La Mer, le matin s'ouvre sur l'oasis du Sahara.Comme un écho au Désert de Le Clézio, un petit garçon découvre le lieu. Une ville du désert, très éloignée de la mer qu'il aimerait connaître. Son oasis nous apparaît comme un lieu austère et le climat ne suffit pas pour rendre chaleureux cet oasis. Farid joue avec des camarades même s'il s'amuse davantage avec la gazelle venue du désert. En toile de fond, Margaret Mazzantini présente quelques touches éparses du printemps lybien. La guerre touche les plus faibles.
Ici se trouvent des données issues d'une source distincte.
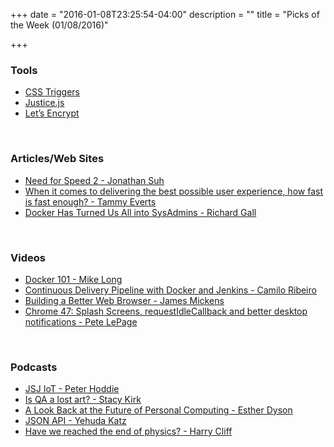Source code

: +++
date = "2016-01-08T23:25:54-04:00"
description = ""
title = "Picks of the Week (01/08/2016)"

+++

<h3 id="tools:0ee0c4263310d8f821106d4ceca0aced">Tools</h3>

<ul>
<li><a href="http://csstriggers.com/">CSS Triggers</a></li>
<li><a href="https://okor.github.io/justice/">Justice.js</a></li>
<li><a href="https://letsencrypt.org/">Let&rsquo;s Encrypt</a></li>
</ul>

<p><br /></p>

<h3 id="articles-web-sites:0ee0c4263310d8f821106d4ceca0aced">Articles/Web Sites</h3>

<ul>
<li><a href="https://jonsuh.com/blog/need-for-speed-2/">Need for Speed 2 - Jonathan Suh</a></li>
<li><a href="http://www.soasta.com/blog/website-monitoring-fast-enough-user-experience/">When it comes to delivering the best possible user experience, how fast is fast enough? - Tammy Everts</a></li>
<li><a href="https://medium.com/packt-publishing/docker-has-turned-us-all-into-sysadmins-f4269c8be388">Docker Has Turned Us All into SysAdmins - Richard Gall</a></li>
</ul>

<p><br /></p>

<h3 id="videos:0ee0c4263310d8f821106d4ceca0aced">Videos</h3>

<ul>
<li><a href="https://www.youtube.com/watch?v=YgFPr2F8Ong">Docker 101 - Mike Long</a></li>
<li><a href="https://www.youtube.com/watch?v=88ZWAv4jPh4">Continuous Delivery Pipeline with Docker and Jenkins - Camilo Ribeiro</a></li>
<li><a href="https://www.youtube.com/watch?v=1uflg7LDmzI">Building a Better Web Browser - James Mickens</a></li>
<li><a href="https://www.youtube.com/watch?v=0O0QwqSf6nA">Chrome 47: Splash Screens, requestIdleCallback and better desktop notifications - Pete LePage</a></li>
</ul>

<p><br /></p>

<h3 id="podcasts:0ee0c4263310d8f821106d4ceca0aced">Podcasts</h3>

<ul>
<li><a href="https://devchat.tv/js-jabber/192-jsj-iot-with-peter-hoddie">JSJ IoT - Peter Hoddie</a></li>
<li><a href="http://hanselminutes.com/508/is-qa-a-lost-art-nodejs-quality-expert-stacy-kirk">
Is QA a lost art? - Stacy Kirk</a></li>
<li><a href="http://www.sciencefriday.com/segments/a-look-back-at-the-future-of-personal-computing/">A Look Back at the Future of Personal Computing - Esther Dyson</a></li>
<li><a href="https://changelog.com/189/">JSON API - Yehuda Katz</a></li>
<li><a href="https://www.ted.com/talks/harry_cliff_have_we_reached_the_end_of_physics">Have we reached the end of physics? - Harry Cliff</a></li>
</ul>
« Quand il voit Misrata détruite par les tirs, grand-père Mussa arrache du mur l'affiche du Caïd, il en fait une boule et la jette sous le lit. »

De l'autre côté de la Méditerranée, un autre jeune homme, Vito.Il observe sur son île, proche de la Sicile, Lampedusa sans doute, les flux des réfugiés, ayant traversé la mer, bravé la mort pour trouver leur salut. Ils sont malades et affaiblis très souvent, au bout de leur périple. La mère de Vito a grandi en Lybie avec sa famille, avant d'en être chassés par Khadafi dans les années 1970. Elle évoque avec nostalgie ses jeunes années à Tripoli, l'odeur des figuiers, ses premières amours et l'amertume du miel amer de Cyrénaïque(en référence à la conquête italienne de 1911 lorsque la Tripolitaine et Cyrénaïque font partie intégrante de l'Italie*)Vito espère beaucoup lorsqu'il observe cette mer. Il pense à son avenir.

Un roman très joliment écrit sur le thème du déracinement. Malgré le sujet assez difficile, beaucoup d'humanité ressort de cette narration au présent.L'auteur donne un temps de parole à ceux qui d'ordinaire n'en ont pas. J'ai beaucoup appris sur l'histoire commune entre ce pays africain et l'Italie. Leur passé colonial, la vie des colons avant que Khadafi ne les condamne à quitter le pays. Puis, la réconciliation en demi-teinte sous Berlusconi, vingt ans plus tard.

Jamila va emmener son fils Farid loin des violences de son pays en guerre.Ils espèrent regagner les côtes italiennes.Pour le protéger, elle lui fera porter une amulette autour du cou. Vito nous contera l'histoire de sa mère Angelina, une italienne née à Tripoli et expulsée à l'âge de onze ans.

Deux femmes et leurs enfants, brisées par le destin, et leur courage de mère quand le désespoir les assomme.

"Vito regarde la mer. Un jour sa mère le lui a dit. Sous les fondations de toutes les civilisations occidentales, il y a une blessure, une faute collective. Sa mère n'aime pas ceux qui revendiquent leur innocence. Elle fait partie de ces gens qui veulent assumer les actes commis. Victo pense que c'est une forme d'orgueil. Angelina dit qu'elle n'est pas innocente.Elle dit qu'aucun peuple qui en a colonisé un autre n'est innocent. Elle dit qu'elle ne ne veut plus nager dans cette mer où des bateaux coulent."